### [Records provided]
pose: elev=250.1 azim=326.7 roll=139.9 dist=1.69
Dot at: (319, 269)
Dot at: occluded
---
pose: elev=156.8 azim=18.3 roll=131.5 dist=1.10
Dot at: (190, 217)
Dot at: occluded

### [Task objective]
Find each line in the material above that contains the string "elev", with case counting, and copy those lines out.

### [Solution below]
pose: elev=250.1 azim=326.7 roll=139.9 dist=1.69
pose: elev=156.8 azim=18.3 roll=131.5 dist=1.10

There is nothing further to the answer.